Keypoint coordinate data:
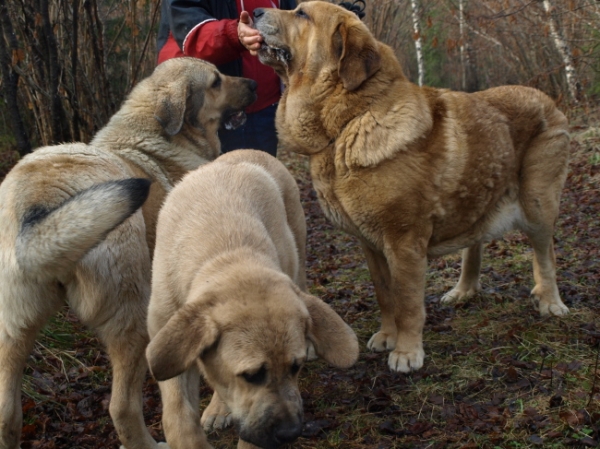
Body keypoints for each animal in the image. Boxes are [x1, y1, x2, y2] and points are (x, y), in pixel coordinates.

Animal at [0, 58, 255, 448]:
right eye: (216, 81)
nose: (255, 84)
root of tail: (40, 197)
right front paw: (219, 411)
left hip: (15, 330)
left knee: (7, 414)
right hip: (132, 315)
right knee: (120, 407)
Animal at [145, 150, 360, 448]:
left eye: (296, 367)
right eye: (252, 375)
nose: (290, 433)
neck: (227, 251)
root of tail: (251, 150)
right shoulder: (167, 340)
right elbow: (179, 417)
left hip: (298, 255)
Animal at [254, 2, 572, 372]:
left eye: (302, 14)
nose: (255, 11)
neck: (352, 118)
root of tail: (547, 98)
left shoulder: (403, 241)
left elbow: (406, 302)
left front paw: (406, 352)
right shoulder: (371, 245)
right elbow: (385, 294)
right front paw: (387, 337)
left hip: (537, 203)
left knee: (545, 253)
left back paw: (550, 301)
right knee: (474, 243)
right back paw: (463, 290)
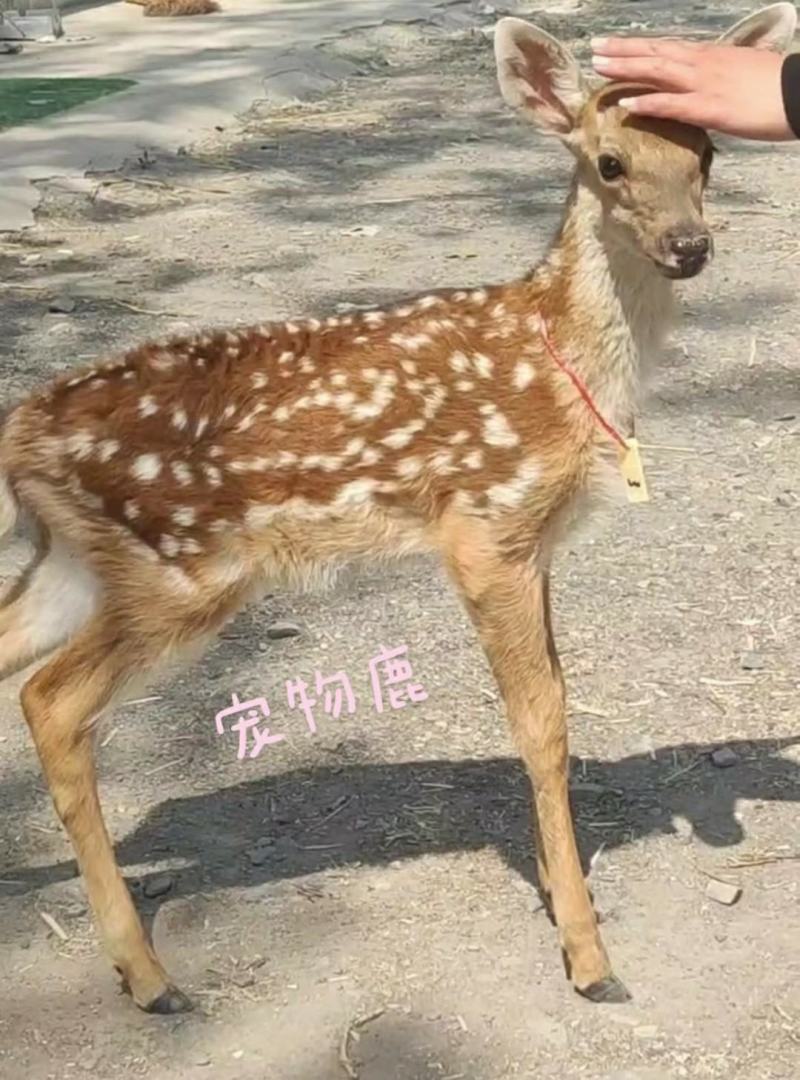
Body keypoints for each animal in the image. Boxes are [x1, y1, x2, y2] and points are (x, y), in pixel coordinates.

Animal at [0, 4, 794, 1015]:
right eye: (609, 162)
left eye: (708, 153)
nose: (690, 247)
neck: (562, 361)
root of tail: (17, 434)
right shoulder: (485, 523)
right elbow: (541, 722)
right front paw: (588, 955)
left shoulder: (535, 543)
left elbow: (555, 698)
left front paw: (566, 904)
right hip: (180, 565)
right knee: (52, 699)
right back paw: (150, 976)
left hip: (76, 558)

## Exercise prompt:
Copy each line above where "front" appears.

## Answer:
right front paw: (219, 411)
left front paw: (406, 352)
right front paw: (387, 337)
right front paw: (588, 955)
left front paw: (566, 904)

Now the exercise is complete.